Sally Yates, deputy attorney general under President Barack Obama, is expected to disclose details to a Senate Judiciary Committee panel about her warnings to White House officials in January that Trump’s national security adviser, retired Army Lt. Gen. Michael Flynn, had misled Vice President Mike Pence and other officials about his conversations with Russian Ambassador Sergey Kislyak.
Flynn was fired 18 days after Yates went to the White House, and only after news stories revealed the existence of a transcript of Flynn’s telephone conversation with Kislyak that was recorded as part of routine U.S. intelligence monitoring of foreign officials’ communications.
Yates, a former U.S. attorney in Atlanta who became deputy attorney general in 2015, took over the Justice Department as acting attorney general after Trump was inaugurated Jan. 20 while he prepared his own team.
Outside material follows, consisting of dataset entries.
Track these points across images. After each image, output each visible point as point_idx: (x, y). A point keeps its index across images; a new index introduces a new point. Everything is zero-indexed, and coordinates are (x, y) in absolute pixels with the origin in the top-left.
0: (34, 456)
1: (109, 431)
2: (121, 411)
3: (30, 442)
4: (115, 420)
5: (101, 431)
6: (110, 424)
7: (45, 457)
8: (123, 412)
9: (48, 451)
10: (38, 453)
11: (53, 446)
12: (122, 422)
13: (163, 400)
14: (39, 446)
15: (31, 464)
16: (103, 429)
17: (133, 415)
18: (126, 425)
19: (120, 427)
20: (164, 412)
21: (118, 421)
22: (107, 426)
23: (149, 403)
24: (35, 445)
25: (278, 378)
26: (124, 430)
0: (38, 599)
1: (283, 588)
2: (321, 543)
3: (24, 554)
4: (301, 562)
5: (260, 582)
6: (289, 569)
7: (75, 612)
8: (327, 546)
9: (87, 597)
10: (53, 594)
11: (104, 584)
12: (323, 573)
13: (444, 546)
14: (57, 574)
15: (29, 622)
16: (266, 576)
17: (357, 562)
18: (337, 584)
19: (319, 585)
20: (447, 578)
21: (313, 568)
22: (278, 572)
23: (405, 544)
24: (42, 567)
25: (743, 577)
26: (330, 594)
She was fired 10 days later after she announced that under her leadership, the Justice Department would not defend Trump’s executive order seeking to bar travel to the U.S. from select Muslim-majority nations.
James R. Clapper, the director of national intelligence during the Obama administration, is also scheduled to testify at the same hearing.
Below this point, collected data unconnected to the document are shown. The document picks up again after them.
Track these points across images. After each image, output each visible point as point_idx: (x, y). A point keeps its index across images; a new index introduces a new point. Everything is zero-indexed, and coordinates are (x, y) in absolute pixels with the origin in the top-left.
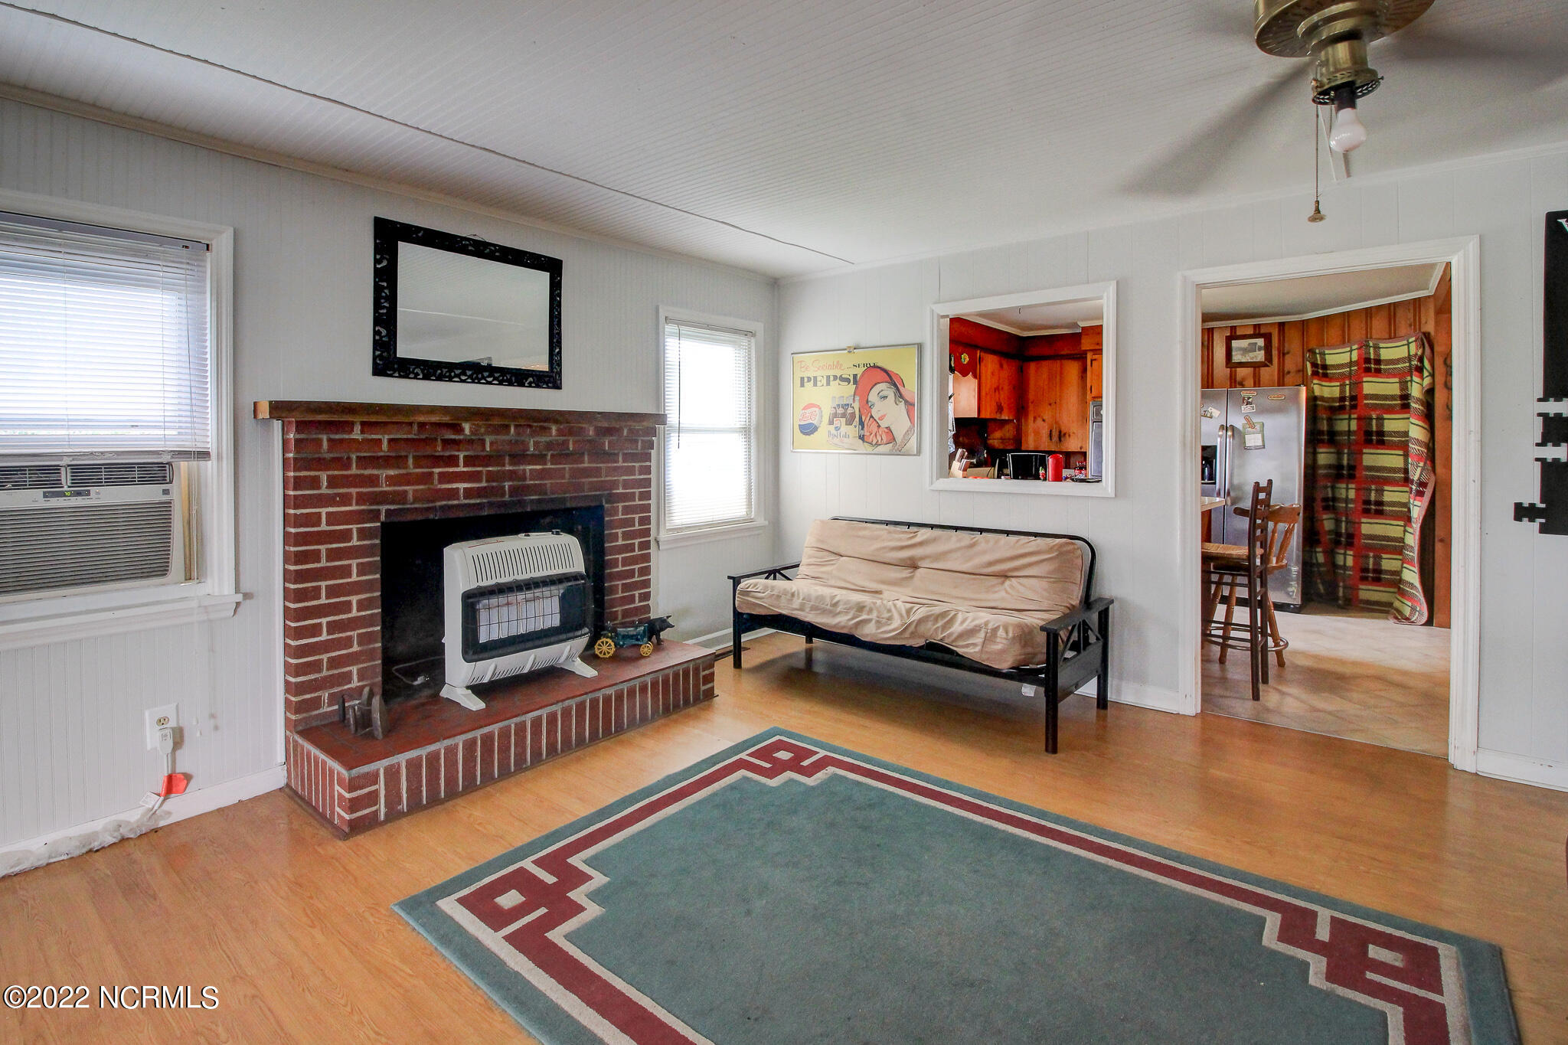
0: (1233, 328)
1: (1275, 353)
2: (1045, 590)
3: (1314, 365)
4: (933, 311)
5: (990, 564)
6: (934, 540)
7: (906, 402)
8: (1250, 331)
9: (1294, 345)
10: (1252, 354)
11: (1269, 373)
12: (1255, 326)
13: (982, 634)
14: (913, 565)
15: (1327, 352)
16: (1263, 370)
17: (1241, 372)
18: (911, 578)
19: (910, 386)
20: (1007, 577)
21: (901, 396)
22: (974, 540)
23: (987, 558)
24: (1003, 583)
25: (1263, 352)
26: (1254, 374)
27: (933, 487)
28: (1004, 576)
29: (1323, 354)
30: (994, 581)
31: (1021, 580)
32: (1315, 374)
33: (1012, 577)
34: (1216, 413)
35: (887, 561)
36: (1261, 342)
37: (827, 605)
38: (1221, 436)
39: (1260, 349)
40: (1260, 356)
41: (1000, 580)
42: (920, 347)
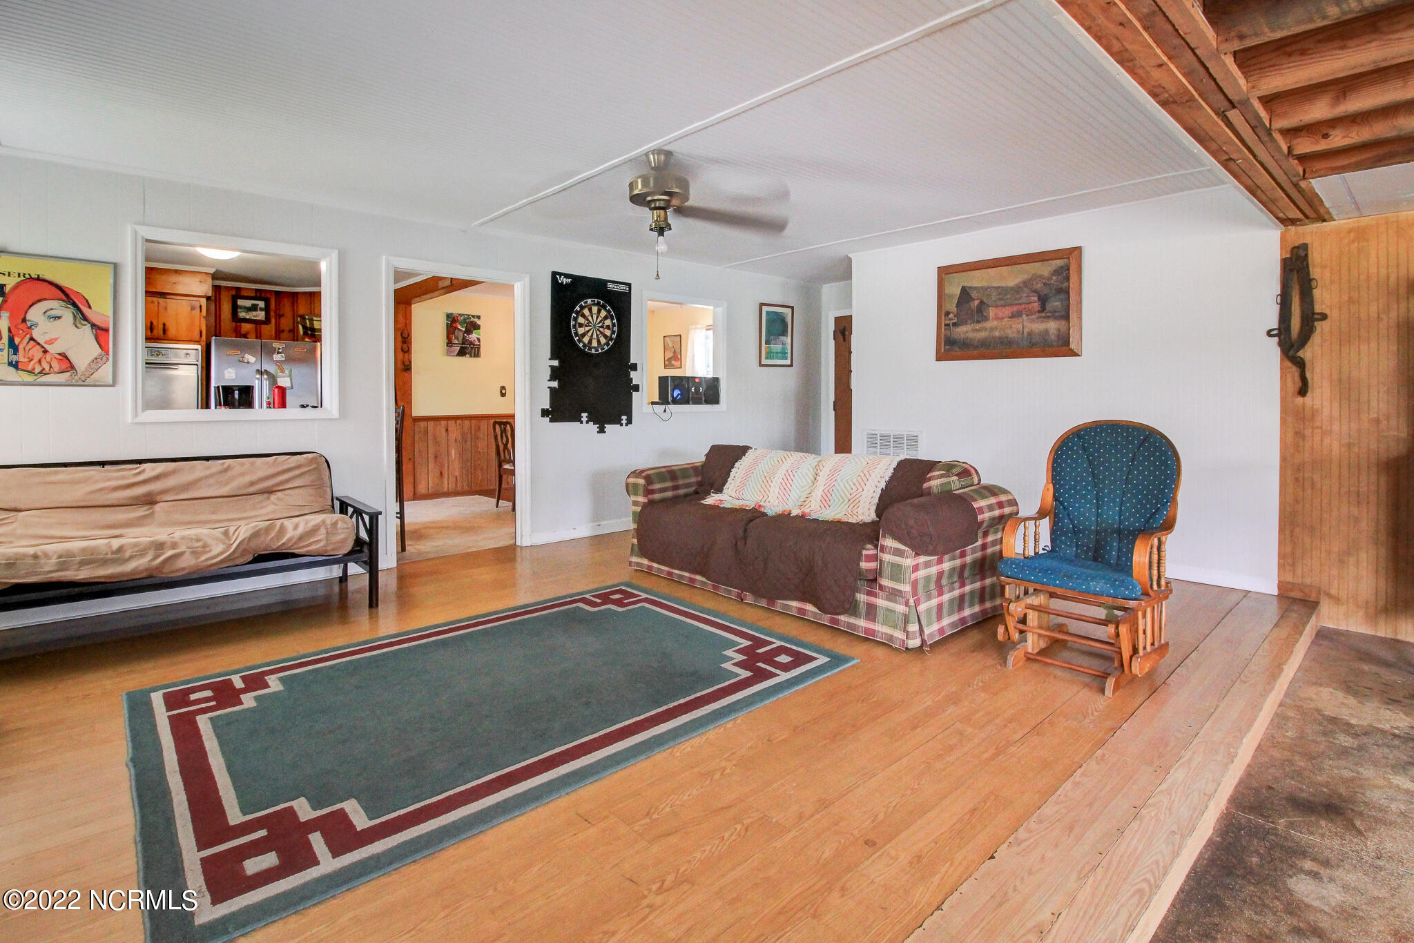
0: (238, 289)
1: (272, 314)
2: (311, 495)
3: (304, 327)
4: (136, 232)
5: (252, 484)
6: (174, 472)
7: (93, 326)
8: (253, 294)
9: (287, 309)
10: (254, 313)
11: (269, 329)
12: (257, 290)
13: (323, 531)
14: (149, 501)
15: (315, 318)
16: (263, 326)
17: (246, 327)
18: (153, 513)
19: (101, 309)
20: (272, 492)
21: (85, 318)
22: (225, 466)
23: (248, 479)
24: (269, 498)
25: (263, 313)
26: (256, 329)
27: (137, 420)
28: (269, 492)
29: (311, 320)
30: (260, 497)
31: (286, 492)
32: (305, 333)
33: (279, 491)
34: (252, 359)
35: (115, 502)
36: (261, 304)
37: (107, 554)
38: (258, 379)
39: (261, 309)
40: (261, 315)
41: (266, 495)
42: (116, 267)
Lawmakers from both parties are likely to press Yates for details about her warnings to the White House that Flynn’s misrepresentations to Pence, and to the public, about his conversations with Kislyak left him vulnerable to blackmail by Moscow.
FBI Director James Comey recently told a judiciary subcommittee Yates had spoken to him about her “concerns that General Flynn had been compromised.”
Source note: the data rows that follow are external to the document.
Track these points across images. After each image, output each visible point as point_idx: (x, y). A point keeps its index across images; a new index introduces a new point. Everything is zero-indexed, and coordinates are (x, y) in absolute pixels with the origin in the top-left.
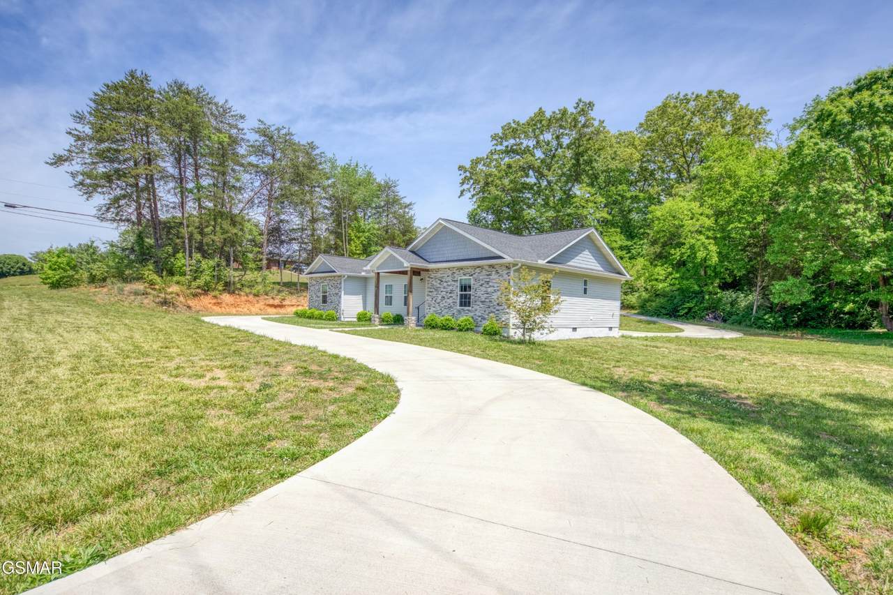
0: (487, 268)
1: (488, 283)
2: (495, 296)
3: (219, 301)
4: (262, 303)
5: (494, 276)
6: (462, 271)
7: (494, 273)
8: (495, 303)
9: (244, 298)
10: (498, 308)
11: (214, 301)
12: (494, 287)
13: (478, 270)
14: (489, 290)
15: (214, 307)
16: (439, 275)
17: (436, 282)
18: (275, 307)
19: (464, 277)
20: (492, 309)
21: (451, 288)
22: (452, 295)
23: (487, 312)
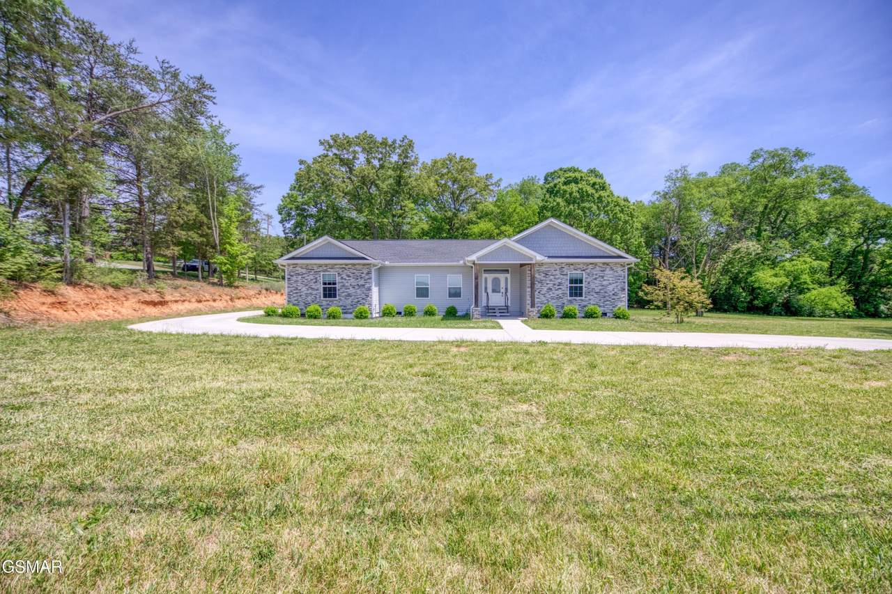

Flynn and Kislyak exchanged phone calls and text messages during the White House transition, and were in touch on Dec. 29, the day the Obama administration levied a range of sanctions against Moscow for meddling in the 2016 election.
After leaks revealed those contacts, Flynn and other Trump administration officials, including Pence, denied that Flynn and Kislyak had discussed easing the sanctions. Doing so might violate the Logan Act, a 1799 law prohibiting private citizens from negotiating with foreign governments.
Those denials unraveled in mid-February after news stories revealed the existence of a transcript of Flynn’s conversations with Kislyak, and Flynn was forced to resign.
Yates was supposed to testify last month to the House Intelligence Committee, but the appearance was canceled by Rep. Devin Nunes, R-Calif., the chairman. Nunes later recused himself from the panel’s Russia inquiry after the House Ethics Committee announced it was investigating whether he had wrongly disclosed classified information as he claimed that U.S. surveillance under Obama had deliberately targeted Trump’s aides.
The Senate Intelligence Committee, which is conducting a parallel investigation, sent a letter to several members of Trump’s former campaign team last month seeking details of their contacts and financial ties with Russian authorities.